Рада вспомнить, что Зиновий Самойлович Паперный сказал: “Ну посмотрите, что творится! Да ведь она имела право сказать, крикнуть нам всем: «Сволочи! Вы сидели тут, издавали книги, в ЦДЛ в ресторане сидели, а мой Ося погибал в лагере!»” Вот он попросту выразил эту очевидную, казалось бы, но мало кем понятую и принятую вещь.
Ну и последнее. Среди огромного количества важного в ее мемуарах, сыгравших очень большую роль в истории нашей литературы, – она сохранила несколько фраз Анны Андреевны, там, в этих мемуарах: “Мы живем в догутенберговский период”, “Ося в печатном станке не нуждается”, “Мы не знали, что стихи такие живучие”.

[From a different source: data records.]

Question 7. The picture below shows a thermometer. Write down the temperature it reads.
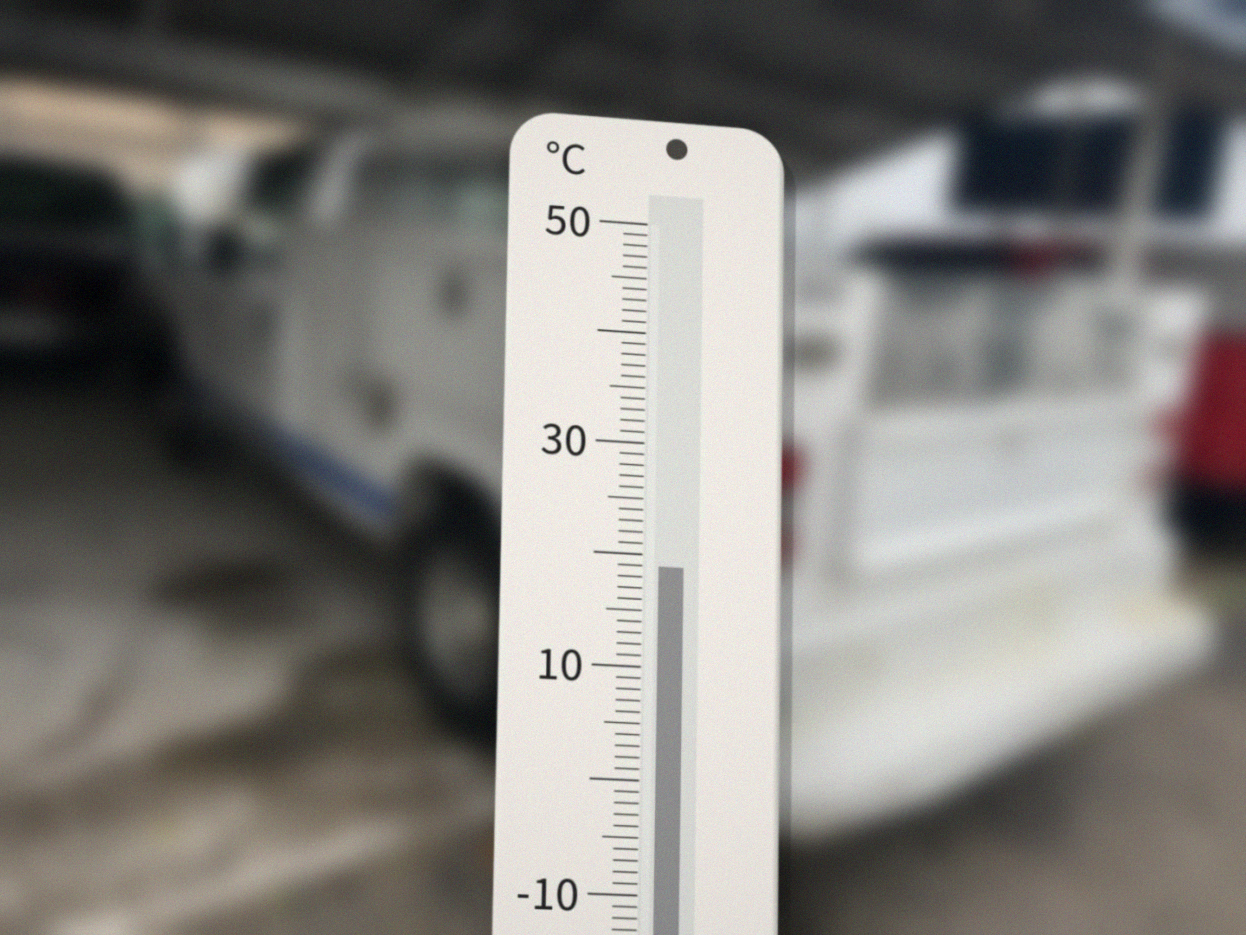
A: 19 °C
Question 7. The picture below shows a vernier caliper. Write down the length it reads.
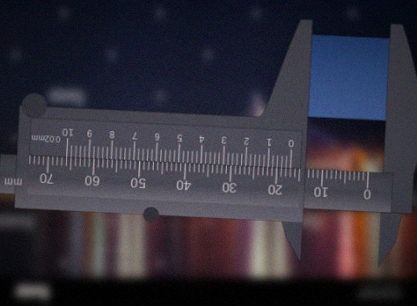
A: 17.0 mm
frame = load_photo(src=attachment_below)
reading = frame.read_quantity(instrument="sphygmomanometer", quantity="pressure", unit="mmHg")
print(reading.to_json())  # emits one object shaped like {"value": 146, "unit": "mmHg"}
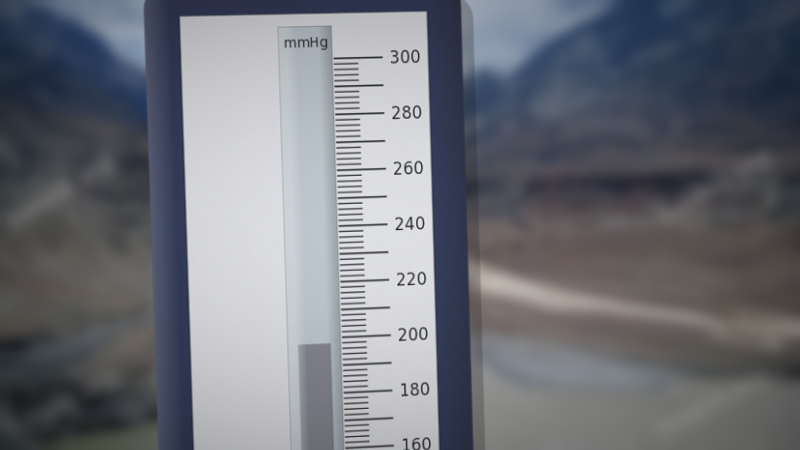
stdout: {"value": 198, "unit": "mmHg"}
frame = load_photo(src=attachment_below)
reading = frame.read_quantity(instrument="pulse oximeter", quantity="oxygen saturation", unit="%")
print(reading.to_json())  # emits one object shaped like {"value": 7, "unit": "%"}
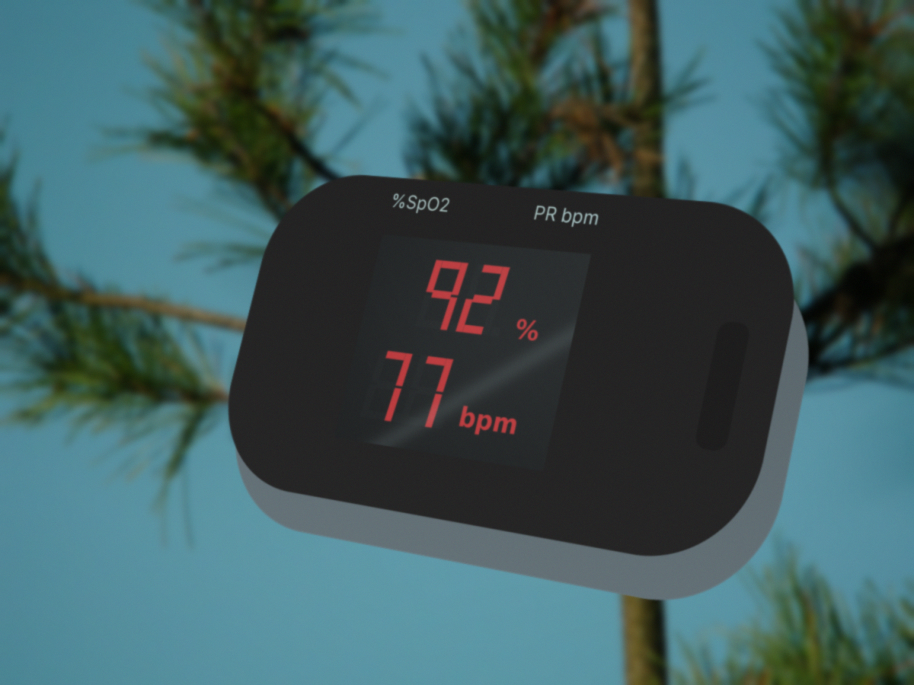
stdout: {"value": 92, "unit": "%"}
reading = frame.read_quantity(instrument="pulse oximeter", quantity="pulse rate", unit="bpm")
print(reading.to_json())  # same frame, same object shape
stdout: {"value": 77, "unit": "bpm"}
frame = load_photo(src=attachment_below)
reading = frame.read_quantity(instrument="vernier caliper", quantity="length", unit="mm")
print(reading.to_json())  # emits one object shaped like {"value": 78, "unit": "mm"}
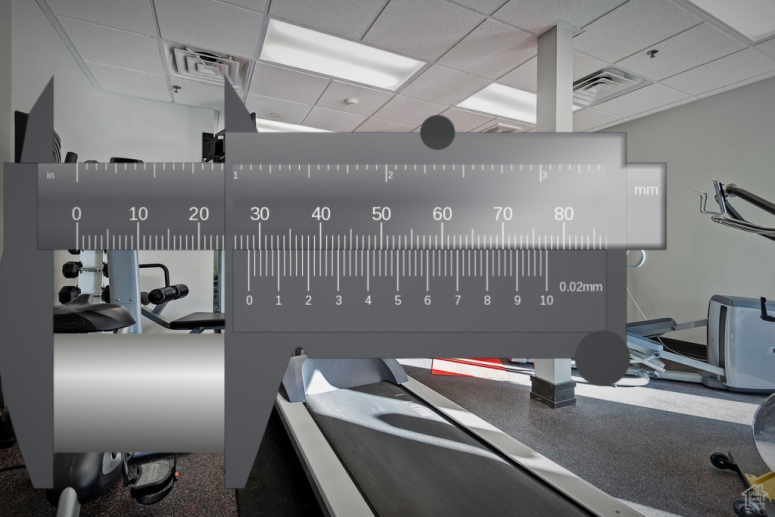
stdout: {"value": 28.2, "unit": "mm"}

Эти фразы дали возможность нам, историкам литературы, понять очень важную вещь. Вот я считаю, что первое семилетие после войны – это единственное время, с конца 46-го до 53-го года, когда литературная эволюция остановилась.
И мы поняли по этим фразам, что самиздат включил эволюцию. Часы литературной эволюции пошли. Эти фразы дали ключ к пониманию очень важных процессов.
Конечно, мне кажется, ее явление не до конца осознано. Надеюсь, мы сумеем вернуть верное понимание XX века нашим новым поколениям. Я уверена даже в этом. Иногда думаешь: “Да что ж такое, только цепь катастроф…”
Нет, кроме этого кое-что было другое. XX век дал, во-первых, неслыханное количество прекрасных людей в российском обществе, а во-вторых, он продемонстрировал нам роль этих людей в нашем сначала просто тоталитарном, а потом в мягко-тоталитарном советском мире.
Здесь сидят на сцене люди, общавшиеся с Надеждой Яковлевной, наверное, и в зале есть такие. Достаточно тех, кто видел ее хоть один раз. И даже после одного разговора с ней они, наверное, долгое время сохраняли в душе этот потенциал, который помогал сопротивляться. И таких людей было, к счастью, немало. И история XX века должна писаться с учетом роли вот этих отдельных личностей, к которым Надежда Яковлевна принадлежала.
Андрей Битов
“Стоять с прямой спиной и немножко приподняв голову…”[900]
…Она писала свои книги, которые я воспринимаю как очень художественную прозу прежде всего. Одна из самых сложных задач прозы – это победа над материалом. Бывает такой материал (и в XX веке его столько!), когда проза художественной стать не может. Просто это невозможно – победить ГУЛАГ или Майданек, или еще что-нибудь такое непреодолимое. XX век весь состоит из этого материала: из ГУЛАГа, концлагерей, войн, смертей, ужасных судеб. И тогда вроде бы безразлично, как это написано.
Но у Надежды Мандельштам в ее “Воспоминаниях” есть какая-то удивительная победа и слова над материалом, и какое-то равноправие материала и слова, что позволяет говорить о ней как о великом равнозначном прозаике.